■ Your instructions ■
In the rows below, reproduce word for word everything from the line containing "Professional written and" down to the line containing "or be willing to relocate to the Bay Area", both of those lines included.

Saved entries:
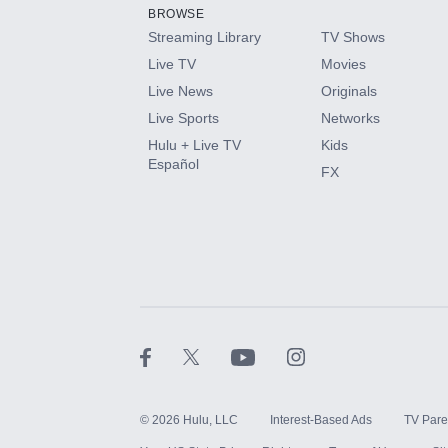
BROWSE
Streaming Library
TV Shows
Live TV
Movies
Live News
Originals
Live Sports
Networks
Hulu + Live TV
Kids
Español
FX
©
2026
Hulu, LLC
Interest-Based Ads
TV Pare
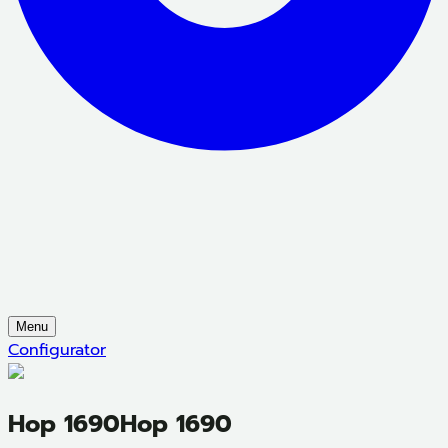
Menu
Configurator
Hop 1690
Hop 1690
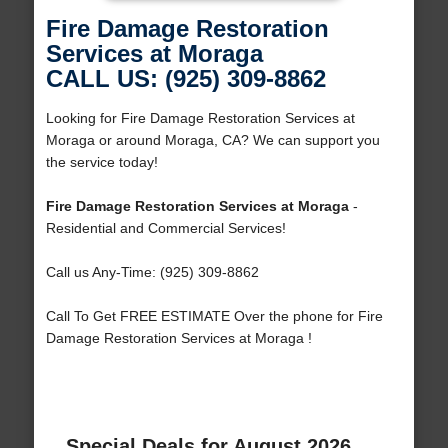
Fire Damage Restoration
Services at Moraga
CALL US: (925) 309-8862
Looking for Fire Damage Restoration Services at
Moraga or around Moraga, CA? We can support you
the service today!
Fire Damage Restoration Services at Moraga
-
Residential and Commercial Services!
Call us Any-Time: (925) 309-8862
Call To Get FREE ESTIMATE Over the phone for Fire
Damage Restoration Services at Moraga !
Special Deals for August 2026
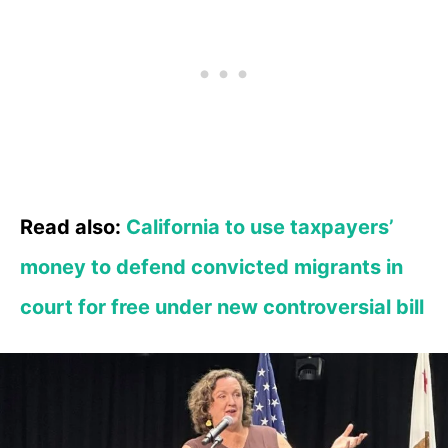
Read also:
California to use taxpayers’
money to defend convicted migrants in
court for free under new controversial bill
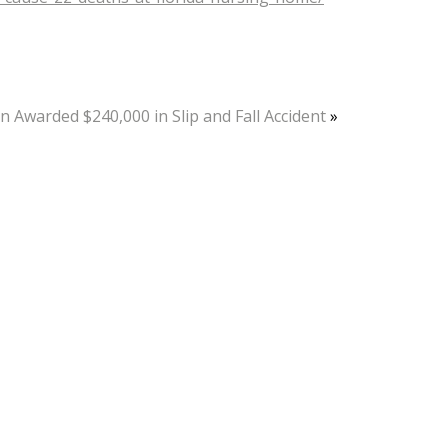
 Awarded $240,000 in Slip and Fall Accident
»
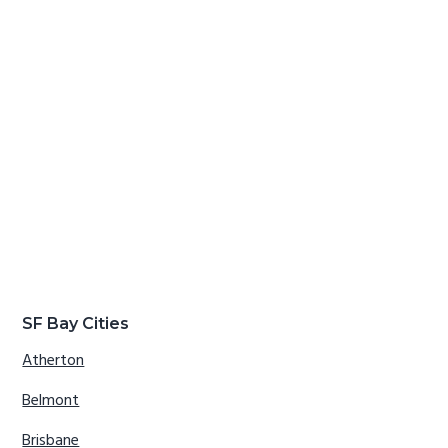
SF Bay Cities
Atherton
Belmont
Brisbane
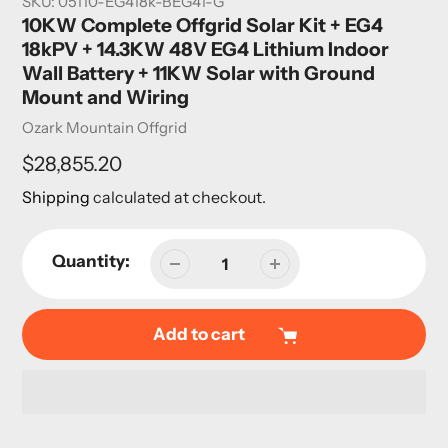
SKU:
05110-EG418k-BEG41-G
10KW Complete Offgrid Solar Kit + EG4
18kPV + 14.3KW 48V EG4 Lithium Indoor
Wall Battery + 11KW Solar with Ground
Mount and Wiring
Vendor
Ozark Mountain Offgrid
Regular
$28,855.20
price
Shipping
calculated at checkout.
Quantity:
Add to cart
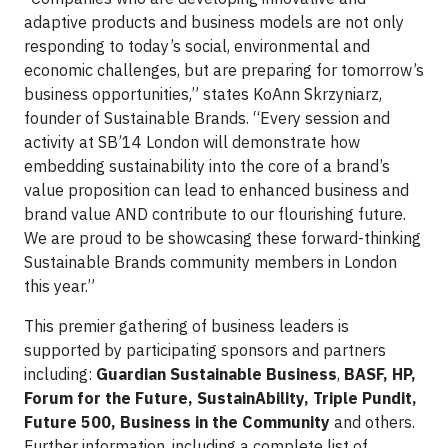
adaptive products and business models are not only
responding to today’s social, environmental and
economic challenges, but are preparing for tomorrow’s
business opportunities,” states KoAnn Skrzyniarz,
founder of Sustainable Brands. “Every session and
activity at SB’14 London will demonstrate how
embedding sustainability into the core of a brand’s
value proposition can lead to enhanced business and
brand value AND contribute to our flourishing future.
We are proud to be showcasing these forward-thinking
Sustainable Brands community members in London
this year.”
This premier gathering of business leaders is
supported by participating sponsors and partners
including:
Guardian Sustainable Business
,
BASF, HP,
Forum for the Future, SustainAbility, Triple Pundit,
Future 500, Business in the Community
and others.
Further information, including a complete list of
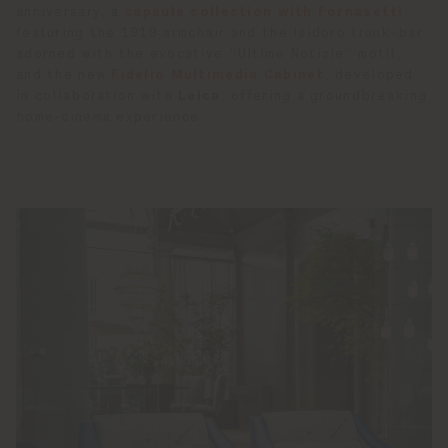
anniversary, a
capsule collection with Fornasetti
featuring the 1919 armchair and the Isidoro trunk-bar
adorned with the evocative “Ultime Notizie” motif,
and the new
Fidelio Multimedia Cabinet
, developed
in collaboration with
Leica
, offering a groundbreaking
home-cinema experience.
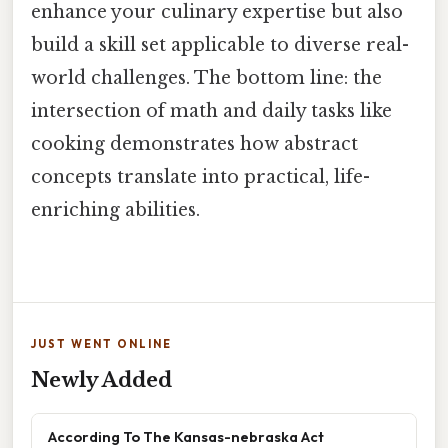
enhance your culinary expertise but also
build a skill set applicable to diverse real-
world challenges. The bottom line: the
intersection of math and daily tasks like
cooking demonstrates how abstract
concepts translate into practical, life-
enriching abilities.
JUST WENT ONLINE
Newly Added
According To The Kansas-nebraska Act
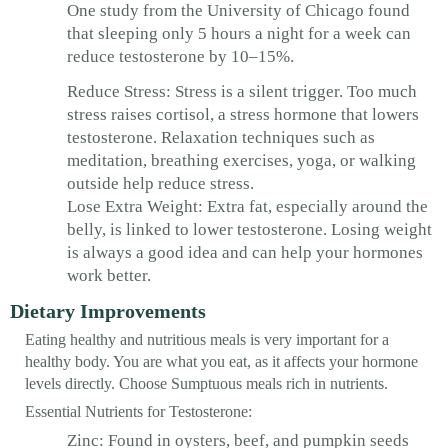
One study from the University of Chicago found
that sleeping only 5 hours a night for a week can
reduce testosterone by 10–15%.
Reduce Stress: Stress is a silent trigger. Too much
stress raises cortisol, a stress hormone that lowers
testosterone. Relaxation techniques such as
meditation, breathing exercises, yoga, or walking
outside help reduce stress.
Lose Extra Weight: Extra fat, especially around the
belly, is linked to lower testosterone. Losing weight
is always a good idea and can help your hormones
work better.
Dietary Improvements
Eating healthy and nutritious meals is very important for a
healthy body. You are what you eat, as it affects your hormone
levels directly. Choose Sumptuous meals rich in nutrients.
Essential Nutrients for Testosterone:
Zinc: Found in oysters, beef, and pumpkin seeds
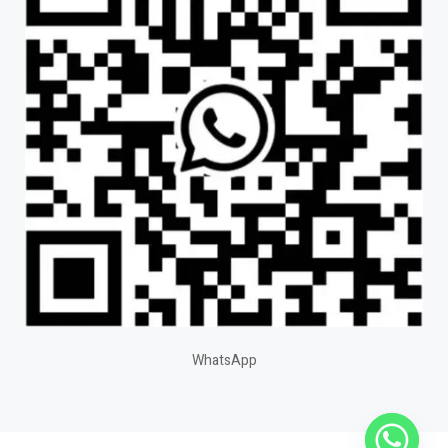
WhatsApp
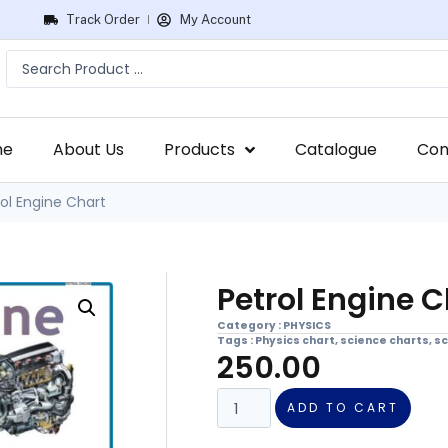
Track Order
My Account
me
About Us
Products
Catalogue
Con
ol Engine Chart
Petrol Engine C
Category :
PHYSICS
Tags :
Physics chart
,
science charts
,
sc
250.00
ADD TO CART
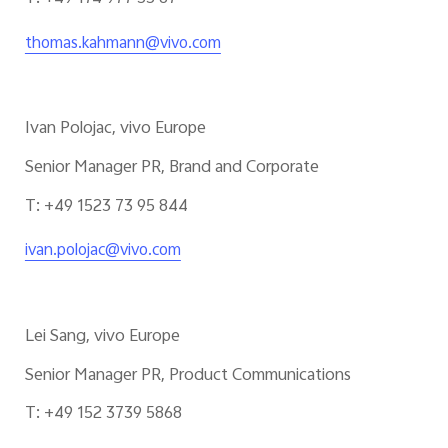
thomas.kahmann@vivo.com
Ivan Polojac, vivo Europe
Senior Manager PR, Brand and Corporate
T: +49 1523 73 95 844
ivan.polojac@vivo.com
Lei Sang, vivo Europe
Senior Manager PR, Product Communications
T: +49 152 3739 5868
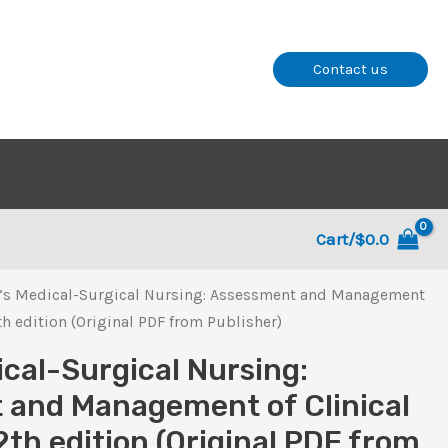
Contact us
Cart/
$
0.0
’s Medical-Surgical Nursing: Assessment and Management
th edition (Original PDF from Publisher)
ical-Surgical Nursing:
 and Management of Clinical
2th edition (Original PDF from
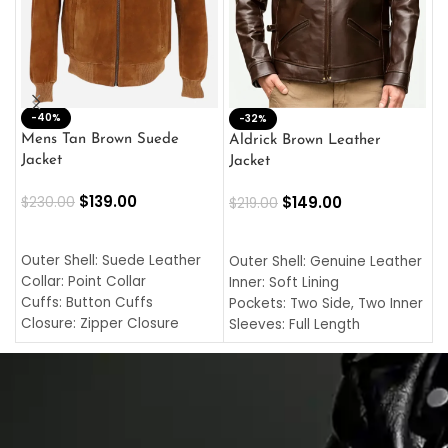
-40%
M
-32%
L
Mens Tan Brown Suede
Aldrick Brown Leather
C
Jacket
Jacket
$
$
139.00
$
149.00
$
230.00
$
219.00
SELECT OPTIONS
SELECT OPTIONS
O
L
Outer Shell: Suede Leather
Outer Shell: Genuine Leather
I
Collar: Point Collar
Inner: Soft Lining
C
Cuffs: Button Cuffs
Pockets: Two Side, Two Inner
C
Closure: Zipper Closure
Sleeves: Full Length
C
Pocket: Front Pocket with
Collar: Turndown Style
I
Zipp
Cuffs: Buttoned Cuffs
O
Color: Brown
Closure: YKK Zipper
C
Color: Brown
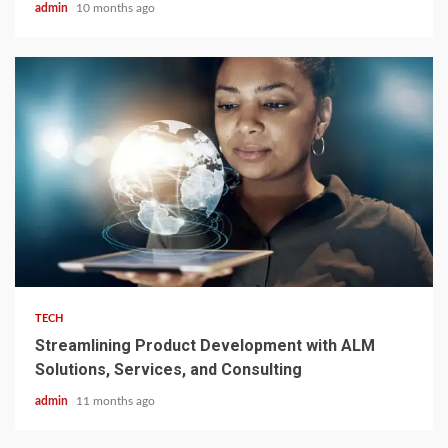
admin
10 months ago
3 min read
TECH
Streamlining Product Development with ALM
Solutions, Services, and Consulting
admin
11 months ago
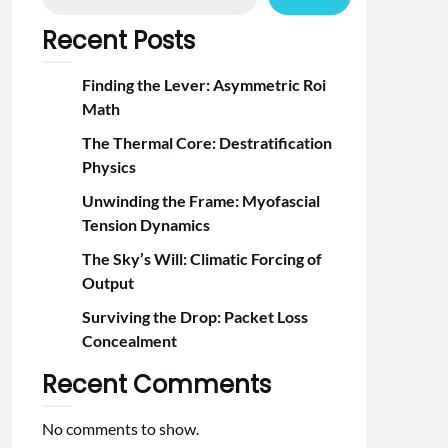
Recent Posts
Finding the Lever: Asymmetric Roi
Math
The Thermal Core: Destratification
Physics
Unwinding the Frame: Myofascial
Tension Dynamics
The Sky’s Will: Climatic Forcing of
Output
Surviving the Drop: Packet Loss
Concealment
Recent Comments
No comments to show.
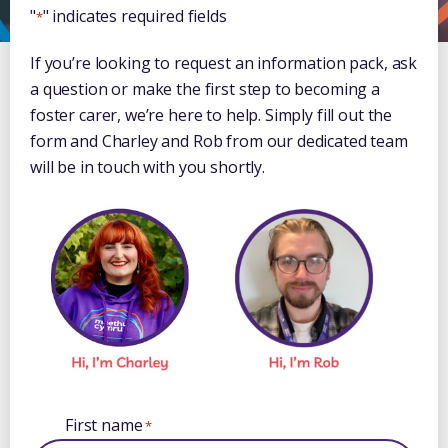
"
" indicates required fields
*
If you’re looking to request an information pack, ask
a question or make the first step to becoming a
foster carer, we’re here to help. Simply fill out the
form and Charley and Rob from our dedicated team
will be in touch with you shortly.
First name
*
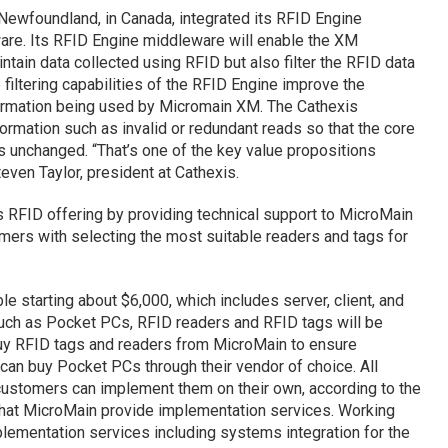
, Newfoundland, in Canada, integrated its RFID Engine
are. Its RFID Engine middleware will enable the XM
ntain data collected using RFID but also filter the RFID data
filtering capabilities of the RFID Engine improve the
information being used by Micromain XM. The Cathexis
ormation such as invalid or redundant reads so that the core
s unchanged. “That’s one of the key value propositions
even Taylor, president at Cathexis.
s RFID offering by providing technical support to MicroMain
mers with selecting the most suitable readers and tags for
 starting about $6,000, which includes server, client, and
uch as Pocket PCs, RFID readers and RFID tags will be
buy RFID tags and readers from MicroMain to ensure
 can buy Pocket PCs through their vendor of choice. All
ustomers can implement them on their own, according to the
hat MicroMain provide implementation services. Working
plementation services including systems integration for the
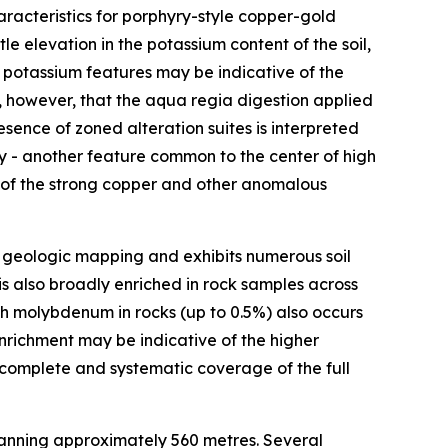
aracteristics for porphyry-style copper-gold
e elevation in the potassium content of the soil,
 potassium features may be indicative of the
, however, that the aqua regia digestion applied
sence of zoned alteration suites is interpreted
y - another feature common to the center of high
t of the strong copper and other anomalous
 geologic mapping and exhibits numerous soil
s also broadly enriched in rock samples across
High molybdenum in rocks (up to 0.5%) also occurs
enrichment may be indicative of the higher
 complete and systematic coverage of the full
panning approximately 560 metres. Several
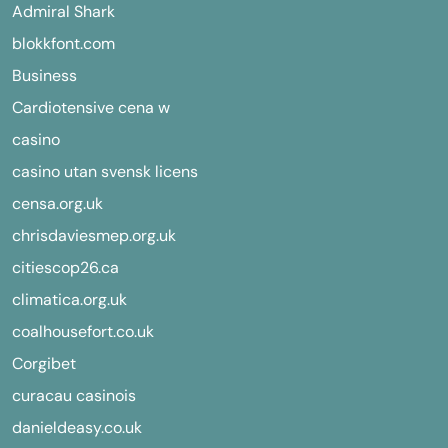
Admiral Shark
blokkfont.com
Business
Cardiotensive cena w
casino
casino utan svensk licens
censa.org.uk
chrisdaviesmep.org.uk
citiescop26.ca
climatica.org.uk
coalhousefort.co.uk
Corgibet
curacau casinois
danieldeasy.co.uk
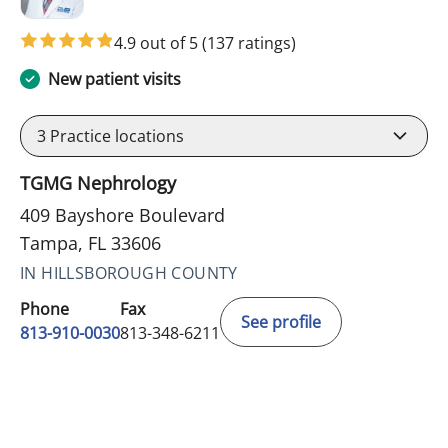
4.9 out of 5
(137 ratings)
New patient visits
3
Practice locations
TGMG Nephrology
409 Bayshore Boulevard
Tampa, FL 33606
IN HILLSBOROUGH COUNTY
Phone
Fax
See profile
813-910-0030
813-348-6211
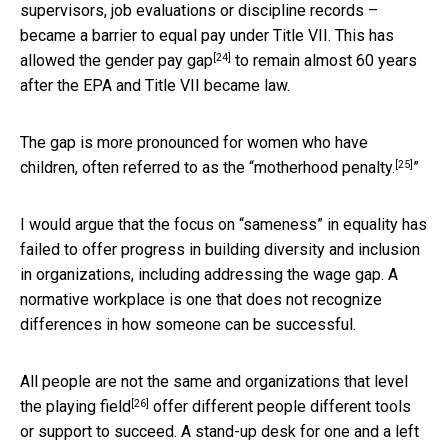
supervisors, job evaluations or discipline records –
became a barrier to equal pay under Title VII. This has
[24]
allowed the
gender pay gap
to remain almost 60 years
after the EPA and Title VII became law.
The gap is more pronounced for women who have
[25]
children, often referred to as the “
motherhood penalty.
”
I would argue that the focus on “sameness” in equality has
failed to offer progress in building diversity and inclusion
in organizations, including addressing the wage gap. A
normative workplace is one that does not recognize
differences in how someone can be successful.
All people are not the same and organizations that
level
[26]
the playing field
offer different people different tools
or support to succeed. A stand-up desk for one and a left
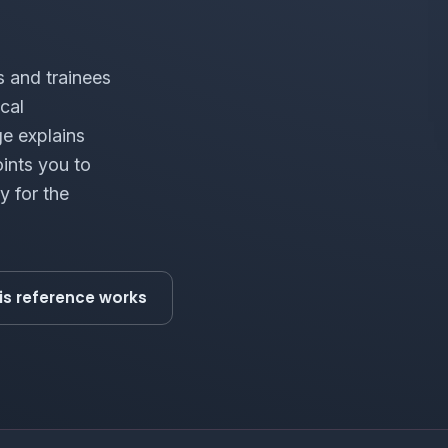
s and trainees
cal
ge explains
ints you to
y for the
is reference works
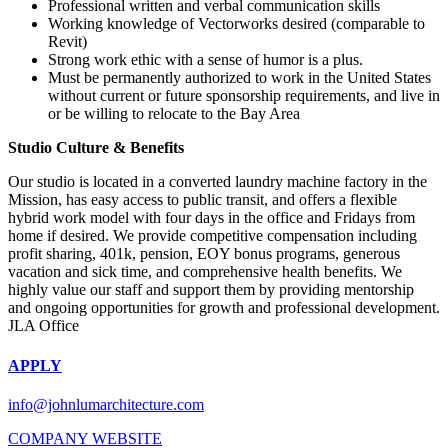
Professional written and verbal communication skills
Working knowledge of Vectorworks desired (comparable to
Revit)
Strong work ethic with a sense of humor is a plus.
Must be permanently authorized to work in the United States
without current or future sponsorship requirements, and live in
or be willing to relocate to the Bay Area
Studio Culture & Benefits
Our studio is located in a converted laundry machine factory in the
Mission, has easy access to public transit, and offers a flexible
hybrid work model with four days in the office and Fridays from
home if desired. We provide competitive compensation including
profit sharing, 401k, pension, EOY bonus programs, generous
vacation and sick time, and comprehensive health benefits. We
highly value our staff and support them by providing mentorship
and ongoing opportunities for growth and professional development.
JLA Office
APPLY
info@johnlumarchitecture.com
COMPANY WEBSITE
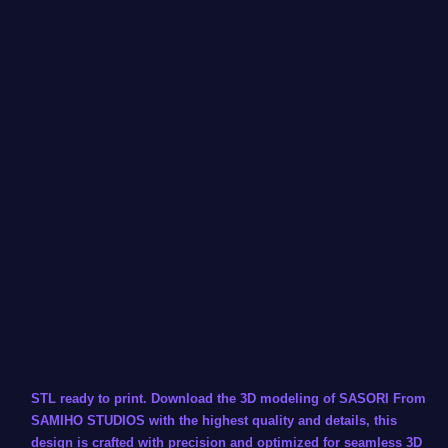
STL ready to print. Download the 3D modeling of SASORI From
SAMIHO STUDIOS with the highest quality and details, this
design is crafted with precision and optimized for seamless 3D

■ Response area ■
Professional written and verbal communication skills
Working knowledge of Vectorworks desired (comparable to
Revit)
Strong work ethic with a sense of humor is a plus.
Must be permanently authorized to work in the United States
without current or future sponsorship requirements, and live in
or be willing to relocate to the Bay Area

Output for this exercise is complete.